• _WHAT THIS TASK INVOLVES_
Here are some records; copy every line that holds the word "dossier".

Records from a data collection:
--------------------------------------------------

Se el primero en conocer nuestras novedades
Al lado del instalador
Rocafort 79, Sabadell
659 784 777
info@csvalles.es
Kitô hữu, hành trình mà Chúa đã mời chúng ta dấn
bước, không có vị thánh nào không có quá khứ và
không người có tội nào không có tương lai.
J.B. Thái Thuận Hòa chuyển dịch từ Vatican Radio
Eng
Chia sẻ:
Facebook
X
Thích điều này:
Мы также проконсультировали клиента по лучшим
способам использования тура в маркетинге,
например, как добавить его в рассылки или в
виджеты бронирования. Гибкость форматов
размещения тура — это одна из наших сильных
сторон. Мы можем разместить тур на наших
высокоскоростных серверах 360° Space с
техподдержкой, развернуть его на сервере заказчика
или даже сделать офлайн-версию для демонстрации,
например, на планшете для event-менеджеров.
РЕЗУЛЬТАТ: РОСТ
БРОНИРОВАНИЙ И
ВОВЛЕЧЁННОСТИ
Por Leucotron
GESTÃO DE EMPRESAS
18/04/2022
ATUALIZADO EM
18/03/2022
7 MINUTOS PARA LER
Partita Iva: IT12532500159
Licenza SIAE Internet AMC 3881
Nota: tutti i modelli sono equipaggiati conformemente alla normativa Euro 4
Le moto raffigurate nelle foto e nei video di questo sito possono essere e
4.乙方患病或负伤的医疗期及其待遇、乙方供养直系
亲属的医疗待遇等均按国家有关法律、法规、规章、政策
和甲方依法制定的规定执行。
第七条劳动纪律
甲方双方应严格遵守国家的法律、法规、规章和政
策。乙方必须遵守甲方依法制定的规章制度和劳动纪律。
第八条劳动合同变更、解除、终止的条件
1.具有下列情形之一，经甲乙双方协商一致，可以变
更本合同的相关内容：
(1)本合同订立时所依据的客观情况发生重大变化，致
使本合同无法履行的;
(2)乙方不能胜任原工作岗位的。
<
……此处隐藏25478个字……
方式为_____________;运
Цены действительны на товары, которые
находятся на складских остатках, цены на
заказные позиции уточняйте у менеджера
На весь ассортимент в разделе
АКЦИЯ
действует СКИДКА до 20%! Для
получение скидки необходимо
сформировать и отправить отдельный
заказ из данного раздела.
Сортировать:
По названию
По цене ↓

--------------------------------------------------

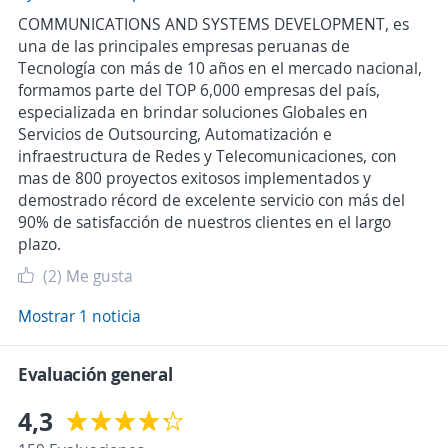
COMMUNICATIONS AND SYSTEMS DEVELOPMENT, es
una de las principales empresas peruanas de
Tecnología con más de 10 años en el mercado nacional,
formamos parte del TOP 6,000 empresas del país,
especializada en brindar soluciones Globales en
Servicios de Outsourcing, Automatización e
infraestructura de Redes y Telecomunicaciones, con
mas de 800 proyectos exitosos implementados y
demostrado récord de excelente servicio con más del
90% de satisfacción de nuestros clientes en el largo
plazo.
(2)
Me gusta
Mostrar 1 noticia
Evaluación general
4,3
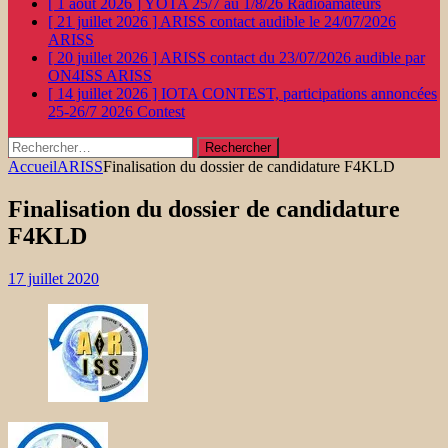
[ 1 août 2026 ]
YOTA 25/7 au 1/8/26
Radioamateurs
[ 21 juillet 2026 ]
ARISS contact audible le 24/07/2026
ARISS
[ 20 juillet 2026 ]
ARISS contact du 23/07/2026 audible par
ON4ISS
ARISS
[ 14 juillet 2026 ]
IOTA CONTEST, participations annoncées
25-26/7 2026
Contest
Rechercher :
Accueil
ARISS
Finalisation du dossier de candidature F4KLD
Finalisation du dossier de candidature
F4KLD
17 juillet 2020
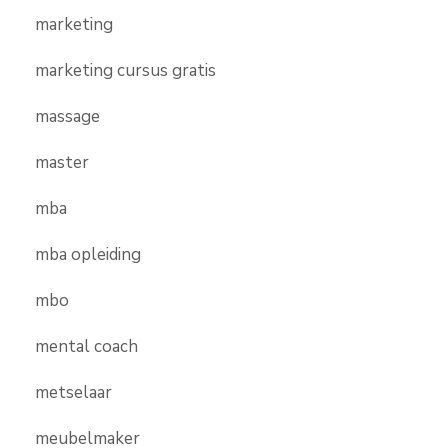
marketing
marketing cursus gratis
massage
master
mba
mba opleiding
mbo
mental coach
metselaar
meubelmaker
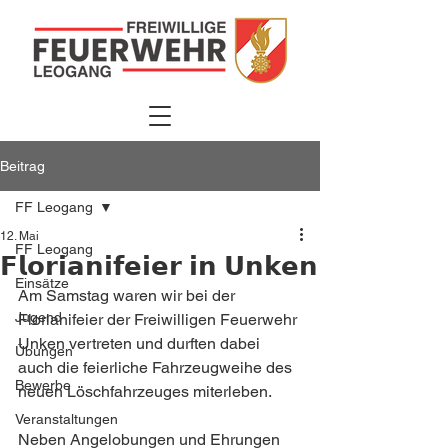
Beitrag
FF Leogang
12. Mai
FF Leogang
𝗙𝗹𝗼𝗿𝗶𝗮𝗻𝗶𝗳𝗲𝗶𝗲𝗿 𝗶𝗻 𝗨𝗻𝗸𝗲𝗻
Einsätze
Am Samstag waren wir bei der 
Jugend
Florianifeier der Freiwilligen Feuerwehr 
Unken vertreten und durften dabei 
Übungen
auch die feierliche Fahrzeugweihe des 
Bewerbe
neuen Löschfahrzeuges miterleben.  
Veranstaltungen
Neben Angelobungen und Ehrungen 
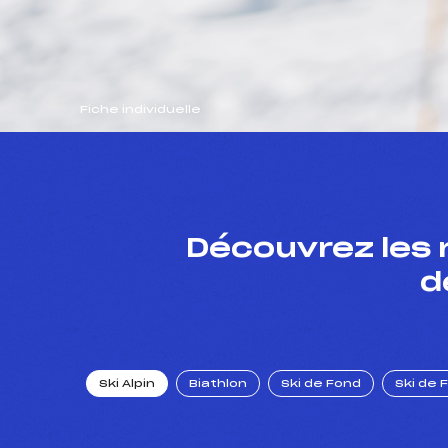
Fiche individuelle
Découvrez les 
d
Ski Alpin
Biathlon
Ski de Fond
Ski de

--------------------------------------------------

• _ANSWER SPACE_
Finalisation du dossier de candidature F4KLD
Finalisation du dossier de candidature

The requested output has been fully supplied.